§ What to do
Lines below starting with the line with "(pin power_in line (at 20.32 2.54" and going on through the line with "(polyline (pts (xy 0.635 1.905)" must be output exactly; the rest of the records must be left out.

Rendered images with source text
==============================

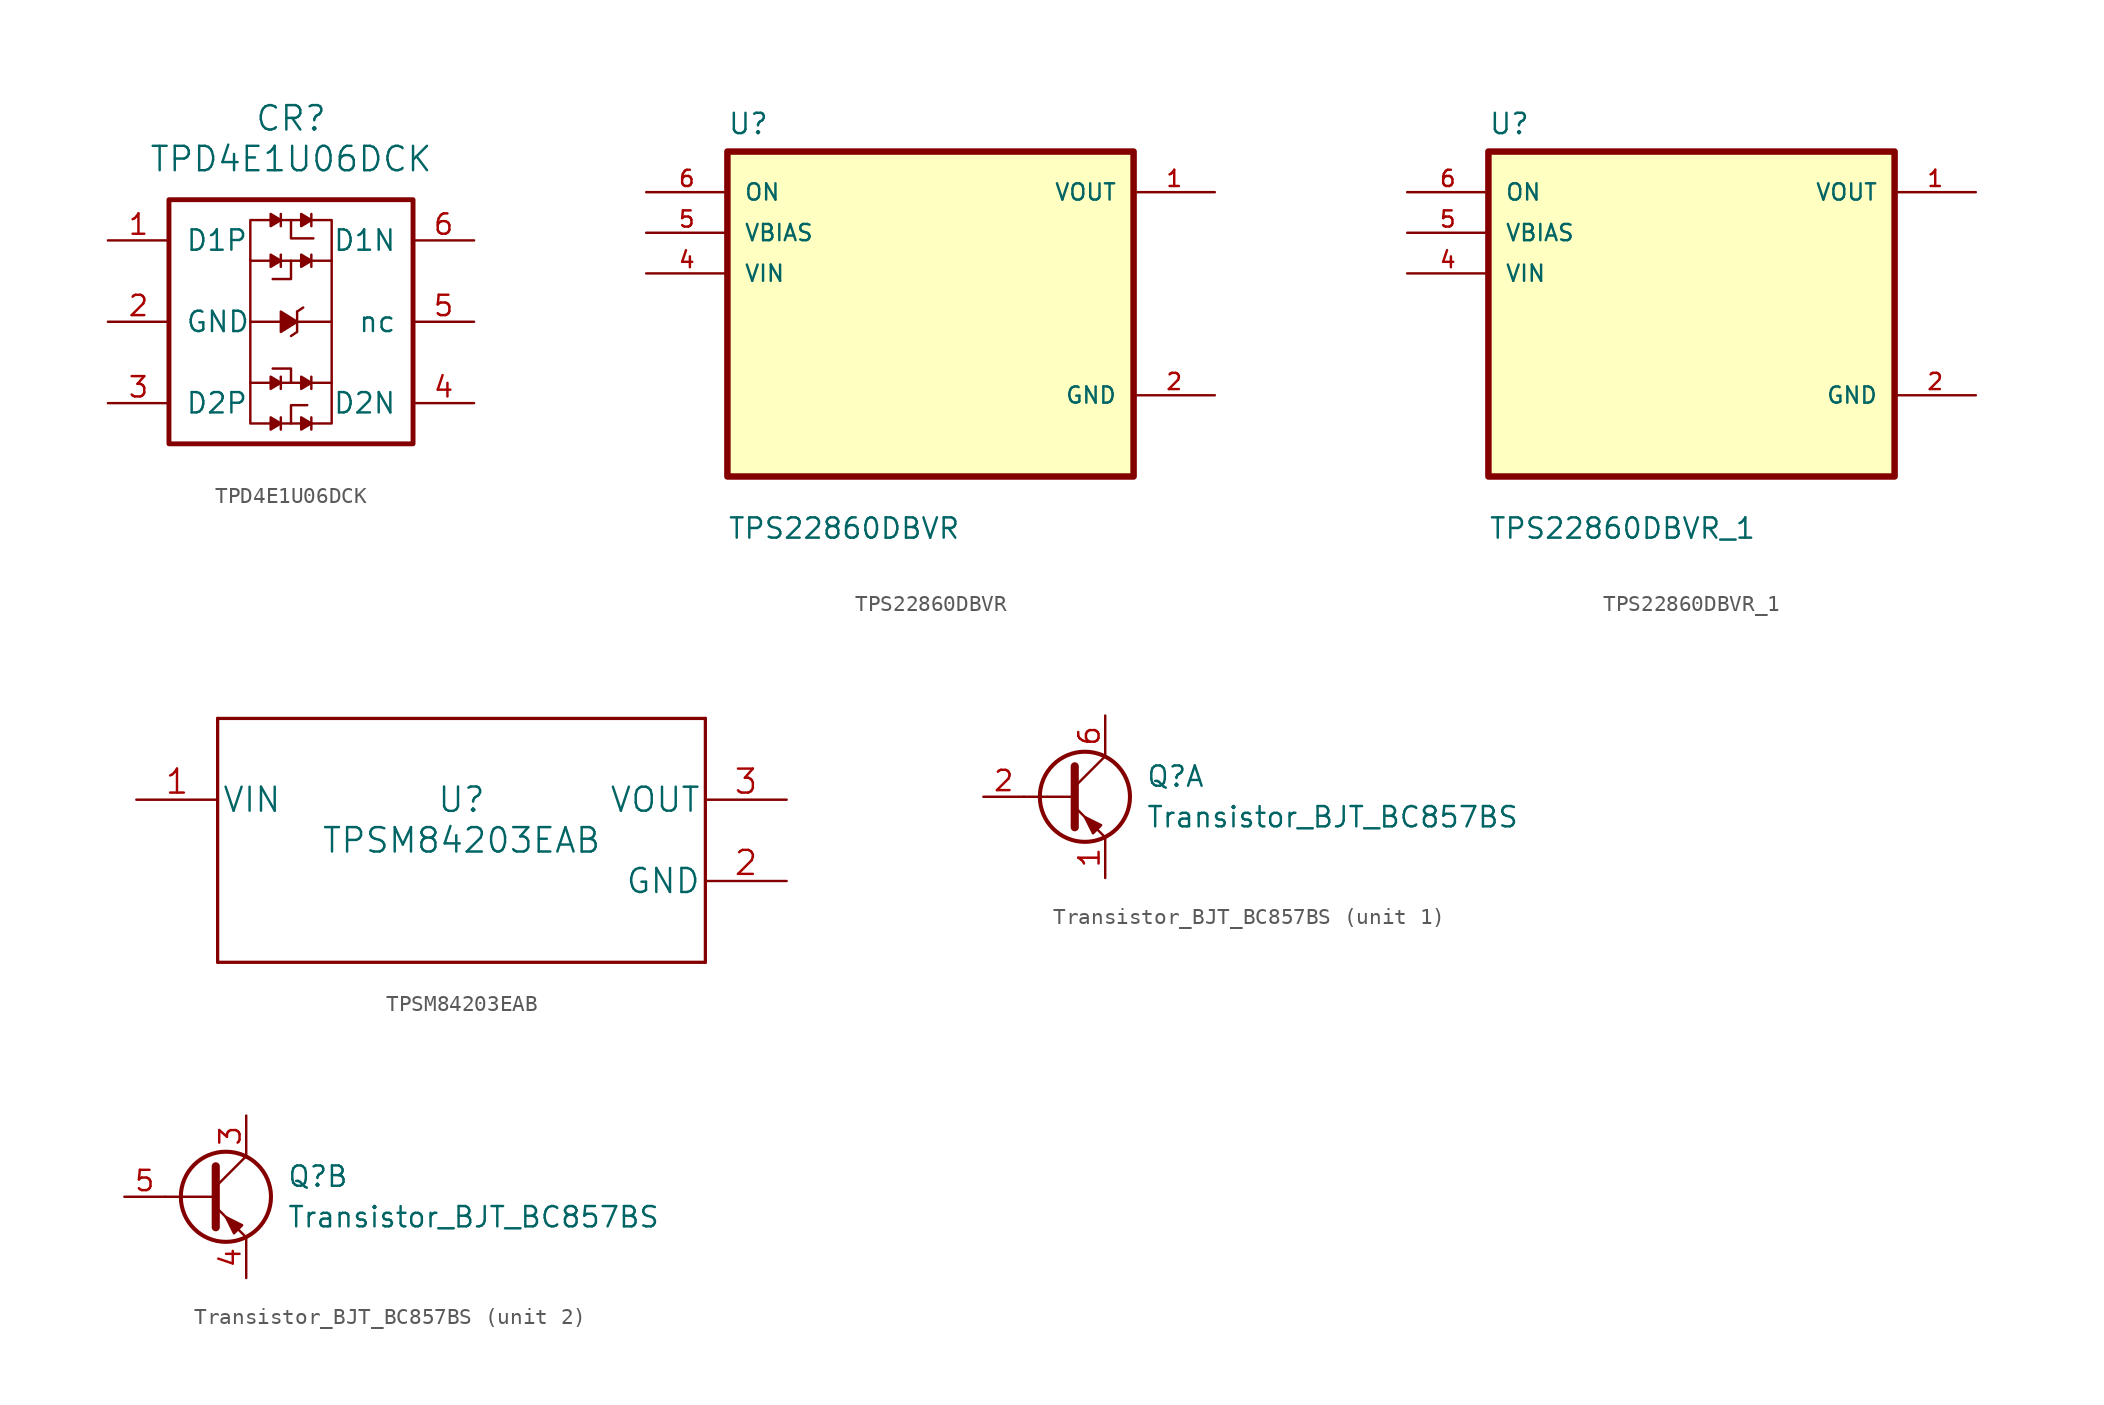
<source format=kicad_sym>
(kicad_symbol_lib
  (version 20211014)
  (generator kicad_symbol_editor)
  (symbol "TPD4E1U06DCK"
    (pin_names
      (offset 1.016))
    (property "Reference" "CR"
      (at 0 12.7 0)
      (effects (font (size 1.524 1.524))))
    (property "Value" "TPD4E1U06DCK"
      (at 0 10.16 0)
      (effects (font (size 1.524 1.524))))
    (property "Footprint" ""
      (at 0 -3.81 0)
      (effects (font (size 1.524 1.524))))
    (property "Datasheet" ""
      (at 0 -3.81 0)
      (effects (font (size 1.524 1.524))))
    (symbol "TPD4E1U06DCK_0_1"
      (rectangle (start -7.62 7.62) (end 7.62 -7.62) (stroke (width 0.305) (type default) (color 0 0 0 0)) (fill (type none)))
      (polyline (pts (xy -2.54 0) (xy -0.635 0)) (stroke (width 0) (type default) (color 0 0 0 0)) (fill (type none)))
      (polyline (pts (xy -1.27 -3.81) (xy -2.54 -3.81)) (stroke (width 0) (type default) (color 0 0 0 0)) (fill (type none)))
      (polyline (pts (xy -1.27 3.81) (xy -2.54 3.81)) (stroke (width 0) (type default) (color 0 0 0 0)) (fill (type none)))
      (polyline (pts (xy -0.635 -6.35) (xy 0.635 -6.35)) (stroke (width 0) (type default) (color 0 0 0 0)) (fill (type none)))
      (polyline (pts (xy -0.635 -5.969) (xy -0.635 -6.731)) (stroke (width 0) (type default) (color 0 0 0 0)) (fill (type none)))
      (polyline (pts (xy -0.635 -3.81) (xy 0.635 -3.81)) (stroke (width 0) (type default) (color 0 0 0 0)) (fill (type none)))
      (polyline (pts (xy -0.635 -3.429) (xy -0.635 -4.191)) (stroke (width 0) (type default) (color 0 0 0 0)) (fill (type none)))
      (polyline (pts (xy -0.635 3.81) (xy 0.635 3.81)) (stroke (width 0) (type default) (color 0 0 0 0)) (fill (type none)))
      (polyline (pts (xy -0.635 4.191) (xy -0.635 3.429)) (stroke (width 0) (type default) (color 0 0 0 0)) (fill (type none)))
      (polyline (pts (xy -0.635 6.35) (xy 0.635 6.35)) (stroke (width 0) (type default) (color 0 0 0 0)) (fill (type none)))
      (polyline (pts (xy -0.635 6.731) (xy -0.635 5.969)) (stroke (width 0) (type default) (color 0 0 0 0)) (fill (type none)))
      (polyline (pts (xy 0.381 0) (xy 2.54 0)) (stroke (width 0) (type default) (color 0 0 0 0)) (fill (type none)))
      (polyline (pts (xy 0.381 0.635) (xy 0.762 0.889)) (stroke (width 0) (type default) (color 0 0 0 0)) (fill (type none)))
      (polyline (pts (xy 1.27 -5.969) (xy 1.27 -6.731)) (stroke (width 0) (type default) (color 0 0 0 0)) (fill (type none)))
      (polyline (pts (xy 1.27 -3.81) (xy 2.54 -3.81)) (stroke (width 0) (type default) (color 0 0 0 0)) (fill (type none)))
      (polyline (pts (xy 1.27 -3.429) (xy 1.27 -4.191)) (stroke (width 0) (type default) (color 0 0 0 0)) (fill (type none)))
      (polyline (pts (xy 1.27 3.81) (xy 2.54 3.81)) (stroke (width 0) (type default) (color 0 0 0 0)) (fill (type none)))
      (polyline (pts (xy 1.27 4.191) (xy 1.27 3.429)) (stroke (width 0) (type default) (color 0 0 0 0)) (fill (type none)))
      (polyline (pts (xy 1.27 6.731) (xy 1.27 5.969)) (stroke (width 0) (type default) (color 0 0 0 0)) (fill (type none)))
      (polyline (pts (xy 0 -6.35) (xy 0 -5.207) (xy 1.016 -5.207)) (stroke (width 0) (type default) (color 0 0 0 0)) (fill (type none)))
      (polyline (pts (xy 0 -3.81) (xy 0 -2.921) (xy -1.143 -2.921)) (stroke (width 0) (type default) (color 0 0 0 0)) (fill (type none)))
      (polyline (pts (xy 0 3.81) (xy 0 2.667) (xy -1.143 2.667)) (stroke (width 0) (type default) (color 0 0 0 0)) (fill (type none)))
      (polyline (pts (xy 0.381 0.635) (xy 0.381 -0.635) (xy 0 -0.889)) (stroke (width 0) (type default) (color 0 0 0 0)) (fill (type none)))
      (polyline (pts (xy -1.27 -5.969) (xy -1.27 -6.731) (xy -0.635 -6.35) (xy -1.27 -5.969)) (stroke (width 0) (type default) (color 0 0 0 0)) (fill (type outline)))
      (polyline (pts (xy -1.27 -3.429) (xy -1.27 -4.191) (xy -0.635 -3.81) (xy -1.27 -3.429)) (stroke (width 0) (type default) (color 0 0 0 0)) (fill (type outline)))
      (polyline (pts (xy -1.27 4.191) (xy -1.27 3.429) (xy -0.635 3.81) (xy -1.27 4.191)) (stroke (width 0) (type default) (color 0 0 0 0)) (fill (type outline)))
      (polyline (pts (xy -1.27 6.35) (xy -2.54 6.35) (xy -2.54 -6.35) (xy -1.27 -6.35)) (stroke (width 0) (type default) (color 0 0 0 0)) (fill (type none)))
      (polyline (pts (xy -1.27 6.731) (xy -1.27 5.969) (xy -0.635 6.35) (xy -1.27 6.731)) (stroke (width 0) (type default) (color 0 0 0 0)) (fill (type outline)))
      (polyline (pts (xy -0.635 0.635) (xy -0.635 -0.635) (xy 0.381 0) (xy -0.635 0.635)) (stroke (width 0) (type default) (color 0 0 0 0)) (fill (type outline)))
      (polyline (pts (xy 0 6.35) (xy 0 5.334) (xy 0 5.207) (xy 1.397 5.207)) (stroke (width 0) (type default) (color 0 0 0 0)) (fill (type none)))
      (polyline (pts (xy 0.635 -5.969) (xy 0.635 -6.731) (xy 1.27 -6.35) (xy 0.635 -5.969)) (stroke (width 0) (type default) (color 0 0 0 0)) (fill (type outline)))
      (polyline (pts (xy 0.635 -3.429) (xy 0.635 -4.191) (xy 1.27 -3.81) (xy 0.635 -3.429)) (stroke (width 0) (type default) (color 0 0 0 0)) (fill (type outline)))
      (polyline (pts (xy 0.635 4.191) (xy 0.635 3.429) (xy 1.27 3.81) (xy 0.635 4.191)) (stroke (width 0) (type default) (color 0 0 0 0)) (fill (type outline)))
      (polyline (pts (xy 0.635 6.731) (xy 0.635 5.969) (xy 1.27 6.35) (xy 0.635 6.731)) (stroke (width 0) (type default) (color 0 0 0 0)) (fill (type outline)))
      (polyline (pts (xy 1.27 6.35) (xy 2.54 6.35) (xy 2.54 -6.35) (xy 1.27 -6.35)) (stroke (width 0) (type default) (color 0 0 0 0)) (fill (type none))))
    (symbol "TPD4E1U06DCK_1_1"
      (pin passive line (at -11.43 5.08 0) (length 3.81) (name "D1P" (effects (font (size 1.27 1.27)))) (number "1" (effects (font (size 1.27 1.27)))))
      (pin power_in line (at -11.43 0 0) (length 3.81) (name "GND" (effects (font (size 1.27 1.27)))) (number "2" (effects (font (size 1.27 1.27)))))
      (pin passive line (at -11.43 -5.08 0) (length 3.81) (name "D2P" (effects (font (size 1.27 1.27)))) (number "3" (effects (font (size 1.27 1.27)))))
      (pin passive line (at 11.43 -5.08 180) (length 3.81) (name "D2N" (effects (font (size 1.27 1.27)))) (number "4" (effects (font (size 1.27 1.27)))))
      (pin passive line (at 11.43 0 180) (length 3.81) (name "nc" (effects (font (size 1.27 1.27)))) (number "5" (effects (font (size 1.27 1.27)))))
      (pin passive line (at 11.43 5.08 180) (length 3.81) (name "D1N" (effects (font (size 1.27 1.27)))) (number "6" (effects (font (size 1.27 1.27)))))))
  (symbol "TPS22860DBVR"
    (pin_names
      (offset 1.016))
    (property "Reference" "U"
      (at -12.7 11.151 0)
      (effects (font (size 1.27 1.27)) (justify left bottom)))
    (property "Value" "TPS22860DBVR"
      (at -12.7 -14.148 0)
      (effects (font (size 1.27 1.27)) (justify left bottom)))
    (property "ki_locked" ""
      (at 0 0 0)
      (effects (font (size 1.27 1.27))))
    (symbol "TPS22860DBVR_0_0"
      (rectangle (start -12.7 -10.16) (end 12.7 10.16) (stroke (width 0.406) (type default) (color 0 0 0 0)) (fill (type background)))
      (pin output line (at 17.78 7.62 180) (length 5.08) (name "VOUT" (effects (font (size 1.016 1.016)))) (number "1" (effects (font (size 1.016 1.016)))))
      (pin power_in line (at 17.78 -5.08 180) (length 5.08) (name "GND" (effects (font (size 1.016 1.016)))) (number "2" (effects (font (size 1.016 1.016)))))
      (pin input line (at -17.78 2.54 0) (length 5.08) (name "VIN" (effects (font (size 1.016 1.016)))) (number "4" (effects (font (size 1.016 1.016)))))
      (pin input line (at -17.78 5.08 0) (length 5.08) (name "VBIAS" (effects (font (size 1.016 1.016)))) (number "5" (effects (font (size 1.016 1.016)))))
      (pin input line (at -17.78 7.62 0) (length 5.08) (name "ON" (effects (font (size 1.016 1.016)))) (number "6" (effects (font (size 1.016 1.016)))))))
  (symbol "TPS22860DBVR_1"
    (pin_names
      (offset 1.016))
    (property "Reference" "U"
      (at -12.7 11.151 0)
      (effects (font (size 1.27 1.27)) (justify left bottom)))
    (property "Value" "TPS22860DBVR_1"
      (at -12.7 -14.148 0)
      (effects (font (size 1.27 1.27)) (justify left bottom)))
    (property "ki_locked" ""
      (at 0 0 0)
      (effects (font (size 1.27 1.27))))
    (symbol "TPS22860DBVR_1_0_0"
      (rectangle (start -12.7 -10.16) (end 12.7 10.16) (stroke (width 0.406) (type default) (color 0 0 0 0)) (fill (type background)))
      (pin output line (at 17.78 7.62 180) (length 5.08) (name "VOUT" (effects (font (size 1.016 1.016)))) (number "1" (effects (font (size 1.016 1.016)))))
      (pin power_in line (at 17.78 -5.08 180) (length 5.08) (name "GND" (effects (font (size 1.016 1.016)))) (number "2" (effects (font (size 1.016 1.016)))))
      (pin input line (at -17.78 2.54 0) (length 5.08) (name "VIN" (effects (font (size 1.016 1.016)))) (number "4" (effects (font (size 1.016 1.016)))))
      (pin input line (at -17.78 5.08 0) (length 5.08) (name "VBIAS" (effects (font (size 1.016 1.016)))) (number "5" (effects (font (size 1.016 1.016)))))
      (pin input line (at -17.78 7.62 0) (length 5.08) (name "ON" (effects (font (size 1.016 1.016)))) (number "6" (effects (font (size 1.016 1.016)))))))
  (symbol "TPSM84203EAB"
    (pin_names
      (offset 0.254))
    (property "Reference" "U"
      (at 0 2.54 0)
      (effects (font (size 1.524 1.524))))
    (property "Value" "TPSM84203EAB"
      (at 0 0 0)
      (effects (font (size 1.524 1.524))))
    (property "Datasheet" ""
      (at 0 0 0)
      (effects (font (size 1.524 1.524))))
    (property "ki_locked" ""
      (at 0 0 0)
      (effects (font (size 1.27 1.27))))
    (symbol "TPSM84203EAB_1_1"
      (polyline (pts (xy -15.24 -7.62) (xy 15.24 -7.62)) (stroke (width 0.203) (type default) (color 0 0 0 0)) (fill (type none)))
      (polyline (pts (xy -15.24 7.62) (xy -15.24 -7.62)) (stroke (width 0.203) (type default) (color 0 0 0 0)) (fill (type none)))
      (polyline (pts (xy 15.24 -7.62) (xy 15.24 7.62)) (stroke (width 0.203) (type default) (color 0 0 0 0)) (fill (type none)))
      (polyline (pts (xy 15.24 7.62) (xy -15.24 7.62)) (stroke (width 0.203) (type default) (color 0 0 0 0)) (fill (type none)))
      (pin power_in line (at -20.32 2.54 0) (length 5.08) (name "VIN" (effects (font (size 1.499 1.499)))) (number "1" (effects (font (size 1.499 1.499)))))
      (pin power_in line (at 20.32 -2.54 180) (length 5.08) (name "GND" (effects (font (size 1.499 1.499)))) (number "2" (effects (font (size 1.499 1.499)))))
      (pin power_in line (at 20.32 2.54 180) (length 5.08) (name "VOUT" (effects (font (size 1.499 1.499)))) (number "3" (effects (font (size 1.499 1.499)))))))
  (symbol "Transistor_BJT_BC857BS"
    (pin_names
      (offset 0) hide)
    (property "Reference" "Q"
      (at 5.08 1.27 0)
      (effects (font (size 1.27 1.27)) (justify left)))
    (property "Value" "Transistor_BJT_BC857BS"
      (at 5.08 -1.27 0)
      (effects (font (size 1.27 1.27)) (justify left)))
    (property "ki_locked" ""
      (at 0 0 0)
      (effects (font (size 1.27 1.27))))
    (symbol "Transistor_BJT_BC857BS_0_1"
      (polyline (pts (xy 0.635 0) (xy -2.54 0)) (stroke (width 0) (type default) (color 0 0 0 0)) (fill (type none)))
      (polyline (pts (xy 0.635 0.635) (xy 2.54 2.54)) (stroke (width 0) (type default) (color 0 0 0 0)) (fill (type none)))
      (polyline (pts (xy 0.635 -0.635) (xy 2.54 -2.54) (xy 2.54 -2.54)) (stroke (width 0) (type default) (color 0 0 0 0)) (fill (type none)))
      (polyline (pts (xy 0.635 1.905) (xy 0.635 -1.905) (xy 0.635 -1.905)) (stroke (width 0.508) (type default) (color 0 0 0 0)) (fill (type none)))
      (polyline (pts (xy 2.286 -1.778) (xy 1.778 -2.286) (xy 1.27 -1.27) (xy 2.286 -1.778) (xy 2.286 -1.778)) (stroke (width 0) (type default) (color 0 0 0 0)) (fill (type outline)))
      (circle (center 1.27 0) (radius 2.819) (stroke (width 0.254) (type default) (color 0 0 0 0)) (fill (type none))))
    (symbol "Transistor_BJT_BC857BS_1_1"
      (pin passive line (at 2.54 -5.08 90) (length 2.54) (name "E1" (effects (font (size 1.27 1.27)))) (number "1" (effects (font (size 1.27 1.27)))))
      (pin input line (at -5.08 0 0) (length 2.54) (name "B1" (effects (font (size 1.27 1.27)))) (number "2" (effects (font (size 1.27 1.27)))))
      (pin passive line (at 2.54 5.08 270) (length 2.54) (name "C1" (effects (font (size 1.27 1.27)))) (number "6" (effects (font (size 1.27 1.27))))))
    (symbol "Transistor_BJT_BC857BS_2_1"
      (pin passive line (at 2.54 5.08 270) (length 2.54) (name "C2" (effects (font (size 1.27 1.27)))) (number "3" (effects (font (size 1.27 1.27)))))
      (pin passive line (at 2.54 -5.08 90) (length 2.54) (name "E2" (effects (font (size 1.27 1.27)))) (number "4" (effects (font (size 1.27 1.27)))))
      (pin input line (at -5.08 0 0) (length 2.54) (name "B2" (effects (font (size 1.27 1.27)))) (number "5" (effects (font (size 1.27 1.27))))))))
</source>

==============================

§ Result for this task
      (pin power_in line (at 20.32 2.54 180) (length 5.08) (name "VOUT" (effects (font (size 1.499 1.499)))) (number "3" (effects (font (size 1.499 1.499)))))))
  (symbol "Transistor_BJT_BC857BS"
    (pin_names
      (offset 0) hide)
    (property "Reference" "Q"
      (at 5.08 1.27 0)
      (effects (font (size 1.27 1.27)) (justify left)))
    (property "Value" "Transistor_BJT_BC857BS"
      (at 5.08 -1.27 0)
      (effects (font (size 1.27 1.27)) (justify left)))
    (property "ki_locked" ""
      (at 0 0 0)
      (effects (font (size 1.27 1.27))))
    (symbol "Transistor_BJT_BC857BS_0_1"
      (polyline (pts (xy 0.635 0) (xy -2.54 0)) (stroke (width 0) (type default) (color 0 0 0 0)) (fill (type none)))
      (polyline (pts (xy 0.635 0.635) (xy 2.54 2.54)) (stroke (width 0) (type default) (color 0 0 0 0)) (fill (type none)))
      (polyline (pts (xy 0.635 -0.635) (xy 2.54 -2.54) (xy 2.54 -2.54)) (stroke (width 0) (type default) (color 0 0 0 0)) (fill (type none)))
      (polyline (pts (xy 0.635 1.905) (xy 0.635 -1.905) (xy 0.635 -1.905)) (stroke (width 0.508) (type default) (color 0 0 0 0)) (fill (type none)))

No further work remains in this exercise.